Y allí anda en matrimonio Isidongo, en silla de ruedas, sin nada haberle importado haber salido del trance aliquebrado, con la inestimable ayuda que le prestan en todo momento los amados brazos de Asolita que, por primera vez en su vida, decía haber vencido la soledad que anidaba en el silencio de su corazón.
Por su parte, Isidongo, al fin pudo alcanzar su sueño, ese que le imploraba, desde lo más hondo de su ser, comprar plumín con el que escribir sus aventuras, poder, en todo momento, apartarse del mundo cotidiano y mojar, en la tinta donde se fragua el amor, las más divertidas ocurrencias, las más interesantes versiones de quienes sueñan en la noche con felices resultados que le satisfagan a lo largo, no ya del día siguiente, también en el computo de una vida.
Otro tanto, hay que decirlo, le ocurría a Asolinga, que gustosa se aprestaba a los sueños hechos realidad de su maltrecho marido. Aquel que cayó del cielo, sobre las bruñidas baldosas que acababa de adecentar y que con tanta diligencia le enseñó los sueños penígeros.

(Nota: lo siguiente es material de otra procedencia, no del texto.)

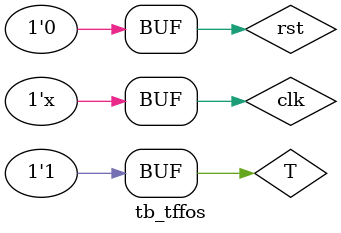
<source format=v>
module tb_tffos();

reg clk, rst, T;
wire Q;

TFF_oneshot u1(clk, rst, T, Q);

initial begin
    clk <= 0;
    rst <= 1;
    T <= 0;
    #10 rst <= 0;
    #10 rst <= 1;
    #80 T <= 0;
    #80 T <= 1;
    #80 T <= 0;
    #80 T <= 1;
    #80 T <= 0;
    #80 T <= 1;
    rst <= 0;
end

always begin
    #5 clk <= ~clk;
end

endmodule
    
</source>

Así que, algún beso se robaban, aún en presencia de doña Flor Inda a la que, inconscientemente, se le advertían en sus ojos, la envidia que de ellos se desprendían, por más que la acción fuera calificada por la dueña de la tienda de acto impúdico, sino deleznable y burdo y siempre, a los ojos de todos y cualesquiera espectador inadvertido, sicalípticos.